Cyr was drafted by the Giants in the 10th round in 2015 out of Embry-Riddle in Florida. His climb up the minor league ladder was sidelined by a fractured elbow that required surgery in 2018.

In 2019, Cyr mostly pitched for Double-A but ended the season with Triple-A Sacramento, who won the Pacific Coast League that year. That October, he shared his final pay stub, helping to shine a light on the low wages earned by minor league players.

After leaving San Francisco as a minor league free agent after seven years in the organization, Cyr signed with the Phillies before last season, and debuted in August.

This offseason, Cyr pitched for Gigantes del Cibao in the Dominican Winter League — where he was a teammate of ex-Dodger Hanser Alberto, among others — allowing two runs in six innings over his six games.
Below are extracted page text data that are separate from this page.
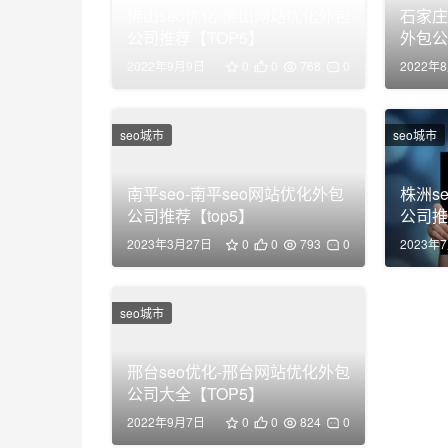
佛山seo优化-佛山网站优化外包
石家庄
公司推荐【TOP5】
外包公
2022年9月9日
0
0
768
0
2022年
seo城市
seo城市
南平seo-南平seo网站优化外包
株洲s
公司推荐【top5】
公司推
2023年3月27日
0
0
793
0
2023年
seo城市
邢台seo优化-邢台网站优化外包
公司大全【TOP5】
2022年9月7日
0
0
824
0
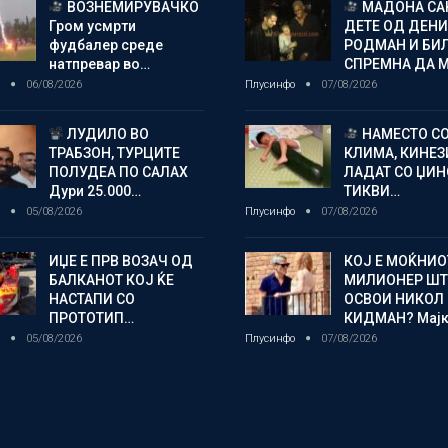
ВОЗНЕМИРУВАЧКО
МАДОНА СА
Гром усмрти
ДЕТЕ ОД ДЕНИ
фудбалер среде
РОДМАН И БИ
натпревар во…
СПРЕМНА ДА 
о
06/08/2026
Плусинфо
07/08/2026
ЛУДИЛО ВО
НАМЕСТО С
ТРАБЗОН, ТУРЦИТЕ
КЛИМА, КИНЕЗ
ПОЛУДЕА ПО САЛАХ
ЛАДАТ СО ЏИ
Дури 25.000…
ТИКВИ…
о
05/08/2026
Плусинфо
07/08/2026
ИЏЕ Е ПРВ ВОЗАЧ ОД
КОЈ Е МОЌНИО
БАЛКАНОТ КОЈ ЌЕ
МИЛИОНЕР ШТ
НАСТАПИ СО
ОСВОИ НИКОЛ
ПРОТОТИП…
КИДМАН? Мај
о
05/08/2026
Плусинфо
07/08/2026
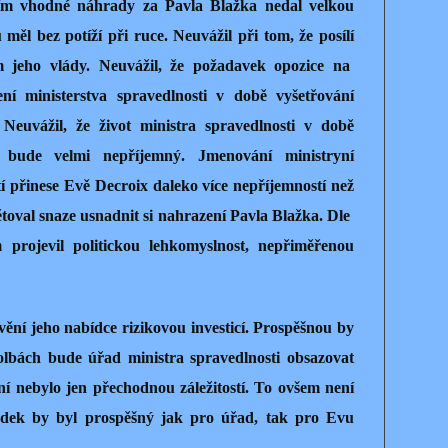
áním vhodné náhrady za Pavla Blažka nedal velkou
 měl bez potíží při ruce. Neuvážil při tom, že posílí
m jeho vlády. Neuvážil, že požadavek opozice na
ní ministerstva spravedlnosti v době vyšetřování
 Neuvážil, že život ministra spravedlnosti v době
y, bude velmi nepříjemný. Jmenování ministryní
tí přinese Evě Decroix daleko více nepříjemností než
bětoval snaze usnadnit si nahrazení Pavla Blažka. Dle
rojevil politickou lehkomyslnost, nepřiměřenou
ění jeho nabídce rizikovou investicí. Prospěšnou by
olbách bude úřad ministra spravedlnosti obsazovat
í nebylo jen přechodnou záležitostí. To ovšem není
ledek by byl prospěšný jak pro úřad, tak pro Evu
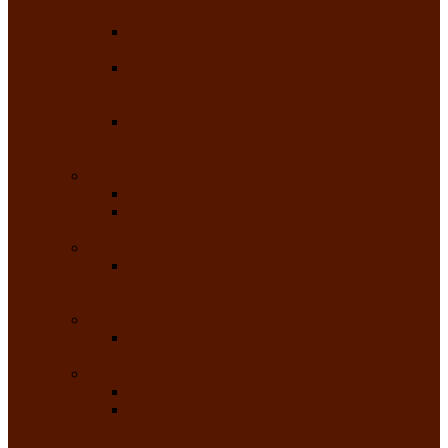
народного танца «Саяночка»
Образцовый ансамбль бального танца
«Тарина»
Заслуженный коллектив народного
творчества Российской Федерации
танцевальная студия «Ынархас»
Заслуженный коллектив народного
творчества России детская эстрадная студия
«Час ханат»
Театральные
Народный театр юного зрителя
Народная театральная студия «Горячие
сердца» Клуба инвалидов по зрению
Театр моды
Заслуженный коллектив народного
творчества Республики Хакасия театр моды
«Алтыр»
Эстрадные
Хакасская народная эстрадная группа
«Хайджи»
Любительские объединения
Республиканский фотоклуб «Саяны»
Любительское объединение по
традиционной культуре «Арба хоор» —
«Колесо времени»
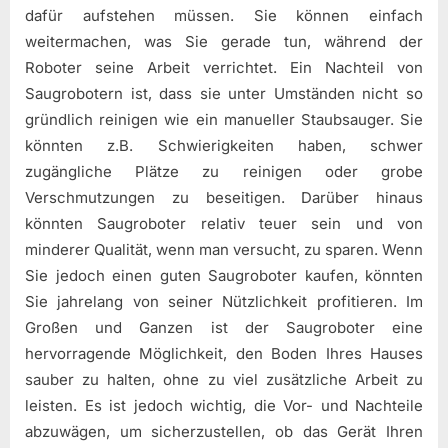
dafür aufstehen müssen. Sie können einfach
weitermachen, was Sie gerade tun, während der
Roboter seine Arbeit verrichtet. Ein Nachteil von
Saugrobotern ist, dass sie unter Umständen nicht so
gründlich reinigen wie ein manueller Staubsauger. Sie
könnten z.B. Schwierigkeiten haben, schwer
zugängliche Plätze zu reinigen oder grobe
Verschmutzungen zu beseitigen. Darüber hinaus
könnten Saugroboter relativ teuer sein und von
minderer Qualität, wenn man versucht, zu sparen. Wenn
Sie jedoch einen guten Saugroboter kaufen, könnten
Sie jahrelang von seiner Nützlichkeit profitieren. Im
Großen und Ganzen ist der Saugroboter eine
hervorragende Möglichkeit, den Boden Ihres Hauses
sauber zu halten, ohne zu viel zusätzliche Arbeit zu
leisten. Es ist jedoch wichtig, die Vor- und Nachteile
abzuwägen, um sicherzustellen, ob das Gerät Ihren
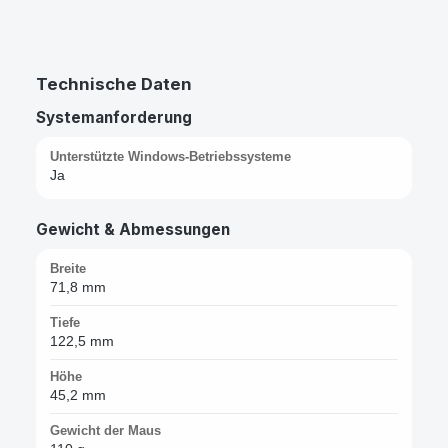
Technische Daten
Systemanforderung
Unterstützte Windows-Betriebssysteme
Ja
Gewicht & Abmessungen
Breite
71,8 mm
Tiefe
122,5 mm
Höhe
45,2 mm
Gewicht der Maus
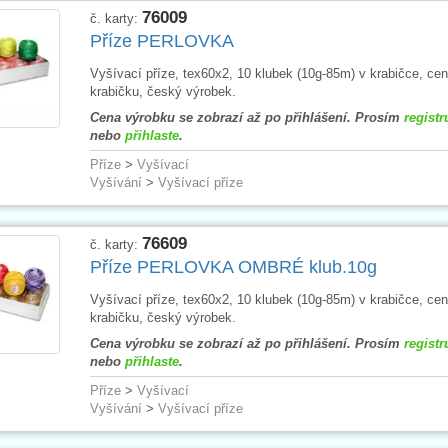
76009
č. karty:
Příze PERLOVKA
Vyšívací příze, tex60x2, 10 klubek (10g-85m) v krabičce, ce
krabičku, český výrobek.
Cena výrobku se zobrazí až po přihlášení. Prosím
registr
nebo
přihlaste
.
Příze
>
Vyšívací
Vyšívání
>
Vyšívací příze
76609
č. karty:
Příze PERLOVKA OMBRÉ klub.10g
Vyšívací příze, tex60x2, 10 klubek (10g-85m) v krabičce, ce
krabičku, český výrobek.
Cena výrobku se zobrazí až po přihlášení. Prosím
registr
nebo
přihlaste
.
Příze
>
Vyšívací
Vyšívání
>
Vyšívací příze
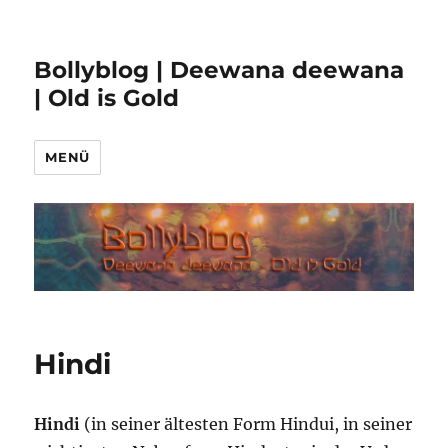
Bollyblog | Deewana deewana
| Old is Gold
MENÜ
Hindi
Hindi
(in seiner ältesten Form Hindui, in seiner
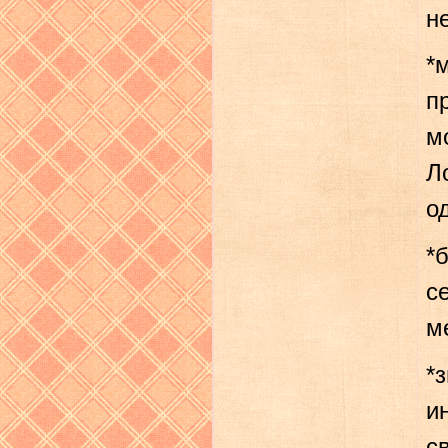
н
*
п
м
Л
о
*
с
м
*
и
с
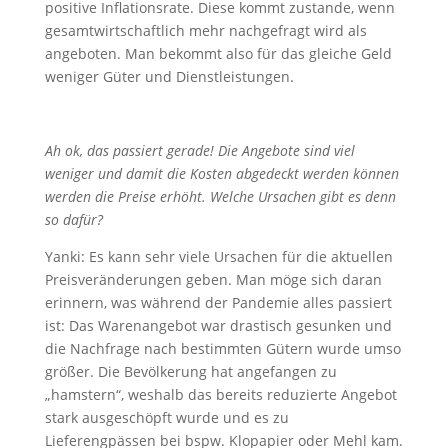
positive Inflationsrate. Diese kommt zustande, wenn
gesamtwirtschaftlich mehr nachgefragt wird als
angeboten. Man bekommt also für das gleiche Geld
weniger Güter und Dienstleistungen.
Ah ok, das passiert gerade! Die Angebote sind viel
weniger und damit die Kosten abgedeckt werden können
werden die Preise erhöht. Welche Ursachen gibt es denn
so dafür?
Yanki: Es kann sehr viele Ursachen für die aktuellen
Preisveränderungen geben. Man möge sich daran
erinnern, was während der Pandemie alles passiert
ist: Das Warenangebot war drastisch gesunken und
die Nachfrage nach bestimmten Gütern wurde umso
größer. Die Bevölkerung hat angefangen zu
„hamstern“, weshalb das bereits reduzierte Angebot
stark ausgeschöpft wurde und es zu
Lieferengpässen bei bspw. Klopapier oder Mehl kam.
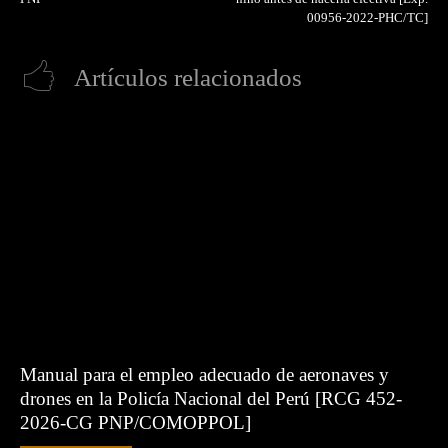
00956-2022-PHC/TC]
Artículos relacionados
Manual para el empleo adecuado de aeronaves y
drones en la Policía Nacional del Perú [RCG 452-
2026-CG PNP/COMOPPOL]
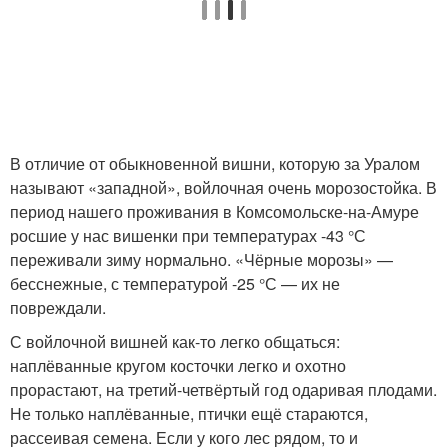
В отличие от обыкновенной вишни, которую за Уралом
называют «западной», войлочная очень морозостойка. В
период нашего проживания в Комсомольске-на-Амуре
росшие у нас вишенки при температурах -43 °С
переживали зиму нормально. «Чёрные морозы» —
бесснежные, с температурой -25 °С — их не
повреждали.
С войлочной вишней как-то легко общаться:
наплёванные кругом косточки легко и охотно
прорастают, на третий-четвёртый год одаривая плодами.
Не только наплёванные, птички ещё стараются,
рассеивая семена. Если у кого лес рядом, то и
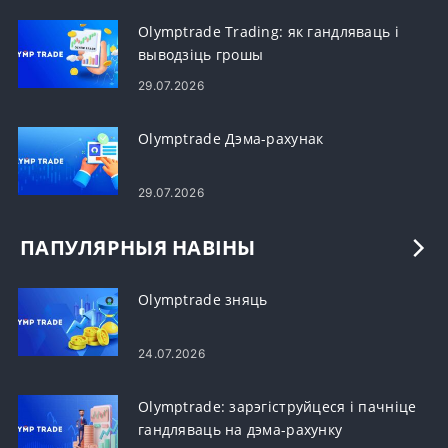
Olymptrade Trading: як гандляваць і
выводзіць грошы
29.07.2026
Olymptrade Дэма-рахунак
29.07.2026
ПАПУЛЯРНЫЯ НАВІНЫ
Olymptrade зняць
24.07.2026
Olymptrade: зарэгіструйцеся і пачніце
гандляваць на дэма-рахунку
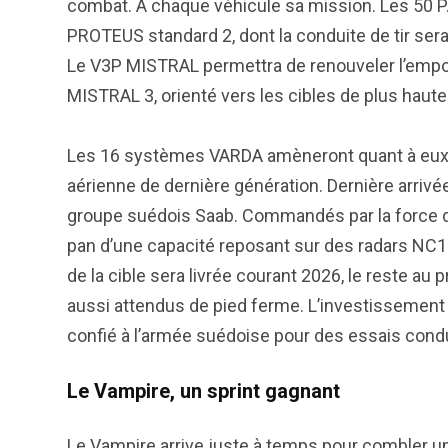
combat. À chaque véhicule sa mission. Les 50 
PROTEUS standard 2, dont la conduite de tir sera 
Le V3P MISTRAL permettra de renouveler l’empo
MISTRAL 3, orienté vers les cibles de plus haute
Les 16 systèmes VARDA amèneront quant à eux u
aérienne de dernière génération. Dernière arrivée
groupe suédois Saab. Commandés par la force d’a
pan d’une capacité reposant sur des radars NC1 
de la cible sera livrée courant 2026, le reste a
aussi attendus de pied ferme. L’investissement 
confié à l’armée suédoise pour des essais condui
Le Vampire, un sprint gagnant
Le Vampire arrive juste à temps pour combler u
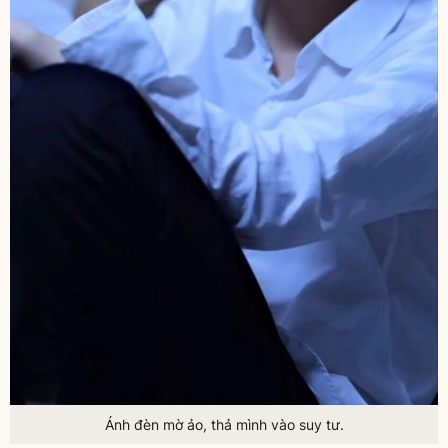
Ánh đèn mờ ảo, thả mình vào suy tư.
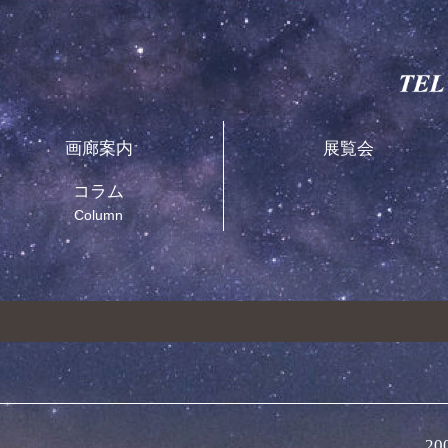
画廊案内
展覧会
コラム
Column
20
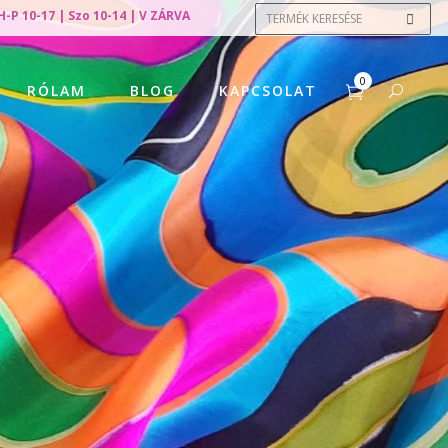
H-P 10-17 | Szo 10-14 | V ZÁRVA
0
RÓLAM
BLOG
KAPCSOLAT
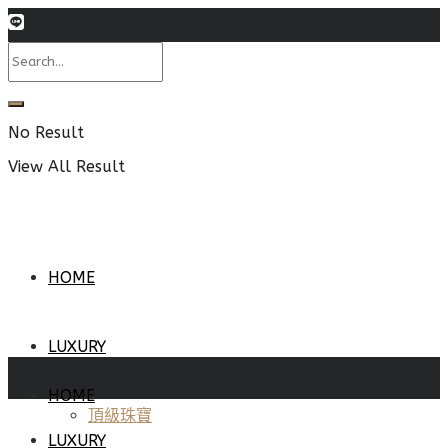
No Result
View All Result
HOME
LUXURY
HOME
頂級珠寶
LUXURY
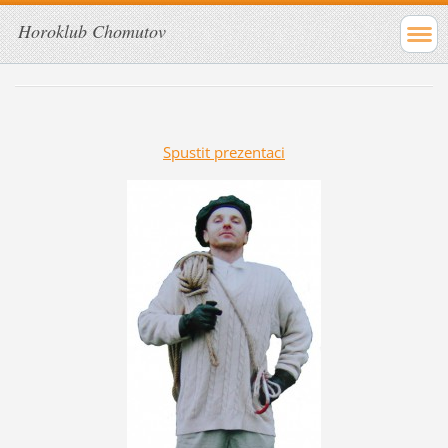
Horoklub Chomutov
Spustit prezentaci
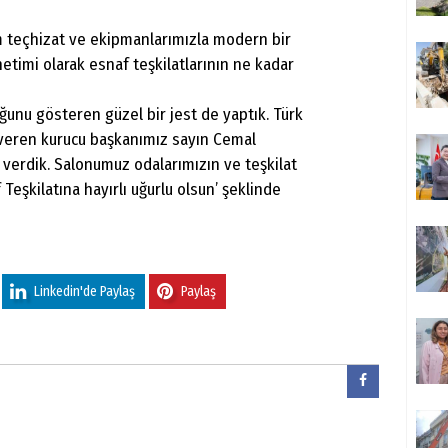
m teçhizat ve ekipmanlarımızla modern bir
etimi olarak esnaf teşkilatlarının ne kadar
ğunu gösteren güzel bir jest de yaptık. Türk
veren kurucu başkanımız sayın Cemal
verdik. Salonumuz odalarımızın ve teşkilat
Teşkilatına hayırlı uğurlu olsun’ şeklinde
Linkedin'de Paylaş
Paylaş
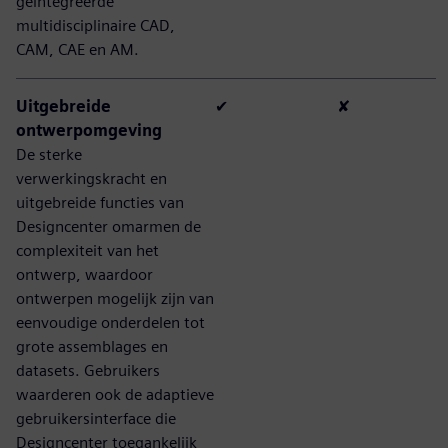
geïntegreerde
multidisciplinaire CAD,
CAM, CAE en AM.
Uitgebreide
✔
✘
ontwerpomgeving
De sterke
verwerkingskracht en
uitgebreide functies van
Designcenter omarmen de
complexiteit van het
ontwerp, waardoor
ontwerpen mogelijk zijn van
eenvoudige onderdelen tot
grote assemblages en
datasets. Gebruikers
waarderen ook de adaptieve
gebruikersinterface die
Designcenter toegankelijk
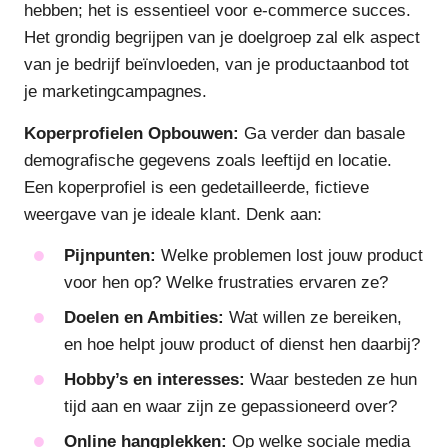
hebben; het is essentieel voor e-commerce succes.
Het grondig begrijpen van je doelgroep zal elk aspect
van je bedrijf beïnvloeden, van je productaanbod tot
je marketingcampagnes.
Koperprofielen Opbouwen:
Ga verder dan basale
demografische gegevens zoals leeftijd en locatie.
Een koperprofiel is een gedetailleerde, fictieve
weergave van je ideale klant. Denk aan:
Pijnpunten:
Welke problemen lost jouw product
voor hen op? Welke frustraties ervaren ze?
Doelen en Ambities:
Wat willen ze bereiken,
en hoe helpt jouw product of dienst hen daarbij?
Hobby’s en interesses:
Waar besteden ze hun
tijd aan en waar zijn ze gepassioneerd over?
Online hangplekken:
Op welke sociale media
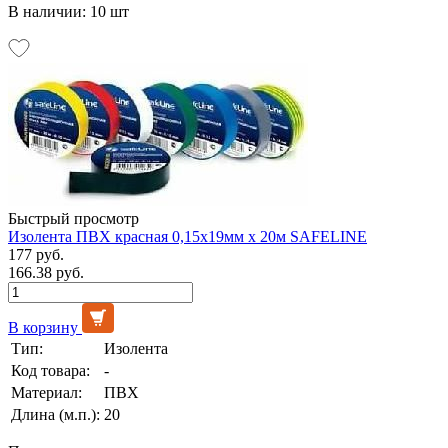
В наличии: 10 шт
Быстрый просмотр
Изолента ПВХ красная 0,15х19мм х 20м SAFELINE
177 руб.
166.38 руб.
В корзину
Тип:
Изолента
Код товара:
-
Материал:
ПВХ
Длина (м.п.):
20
Cyr has 34 days of major league service time and turns 30 in May. He was optioned while with Oakland last season but only for a total of 13 days, shy of the 20 days required to exhaust an option season. Should he make the Dodgers’ 40-man roster at some point, he has three option years remaining.

The first full pitchers and catchers workout in Dodgers camp is February 16 at Camelback Ranch in Glendale, Arizona.